Work to be completed: Output only the lines below from the one containing "thumb mcp: (223, 204)" to the one containing "pinky dip: (135, 171)", exactly as written, both ends kept.

Data supplied:
'''

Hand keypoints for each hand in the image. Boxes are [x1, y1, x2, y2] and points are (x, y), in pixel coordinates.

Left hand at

'''
'''

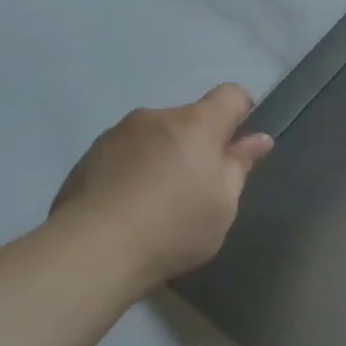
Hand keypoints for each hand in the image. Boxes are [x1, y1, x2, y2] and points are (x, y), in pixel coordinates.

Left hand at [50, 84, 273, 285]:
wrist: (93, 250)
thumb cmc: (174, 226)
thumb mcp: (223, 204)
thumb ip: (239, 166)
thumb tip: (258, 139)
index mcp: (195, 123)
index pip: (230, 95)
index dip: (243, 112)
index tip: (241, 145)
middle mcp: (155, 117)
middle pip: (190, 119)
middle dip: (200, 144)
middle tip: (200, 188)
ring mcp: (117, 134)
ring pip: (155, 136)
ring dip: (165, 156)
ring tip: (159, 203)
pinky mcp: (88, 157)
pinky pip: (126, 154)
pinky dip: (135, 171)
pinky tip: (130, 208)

'''

Solution for this task:
thumb mcp: (223, 204)
thumb ip: (239, 166)
thumb tip: (258, 139)
index mcp: (195, 123)
index pip: (230, 95)
index dip: (243, 112)
index tip: (241, 145)
middle mcp: (155, 117)
middle pip: (190, 119)
middle dip: (200, 144)
middle tip: (200, 188)
ring mcp: (117, 134)
ring pip: (155, 136)
ring dip: (165, 156)
ring tip: (159, 203)
pinky mcp: (88, 157)
pinky pip: (126, 154)
pinky dip: (135, 171)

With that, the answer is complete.